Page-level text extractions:
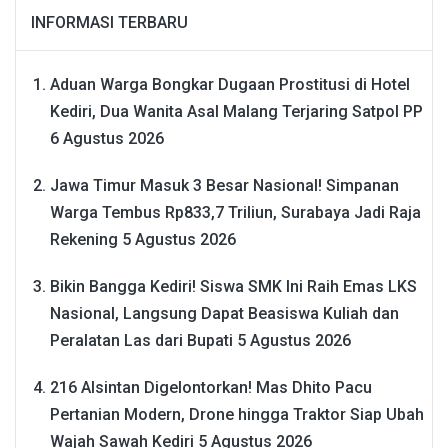
INFORMASI TERBARU
Aduan Warga Bongkar Dugaan Prostitusi di Hotel
Kediri, Dua Wanita Asal Malang Terjaring Satpol PP
6 Agustus 2026
Jawa Timur Masuk 3 Besar Nasional! Simpanan
Warga Tembus Rp833,7 Triliun, Surabaya Jadi Raja
Rekening
5 Agustus 2026
Bikin Bangga Kediri! Siswa SMK Ini Raih Emas LKS
Nasional, Langsung Dapat Beasiswa Kuliah dan
Peralatan Las dari Bupati
5 Agustus 2026
216 Alsintan Digelontorkan! Mas Dhito Pacu
Pertanian Modern, Drone hingga Traktor Siap Ubah
Wajah Sawah Kediri
5 Agustus 2026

WORK ITEM: Format every line of text in the data above as a Markdown table with the columns "No." and "Line", numbering the rows and skipping blank lines. Leave the pictures out of the table.

COMPLETED TASK:
| No. | Line |
|---|---|
| 1 | INFORMASI TERBARU |
| 2 | Aduan Warga Bongkar Dugaan Prostitusi di Hotel |
| 3 | Kediri, Dua Wanita Asal Malang Terjaring Satpol PP |
| 4 | 6 Agustus 2026 |
| 5 | Jawa Timur Masuk 3 Besar Nasional! Simpanan |
| 6 | Warga Tembus Rp833,7 Triliun, Surabaya Jadi Raja |
| 7 | Rekening |
| 8 | 5 Agustus 2026 |
| 9 | Bikin Bangga Kediri! Siswa SMK Ini Raih Emas LKS |
| 10 | Nasional, Langsung Dapat Beasiswa Kuliah dan |
| 11 | Peralatan Las dari Bupati |
| 12 | 5 Agustus 2026 |
| 13 | 216 Alsintan Digelontorkan! Mas Dhito Pacu |
| 14 | Pertanian Modern, Drone hingga Traktor Siap Ubah |
| 15 | Wajah Sawah Kediri |
| 16 | 5 Agustus 2026 |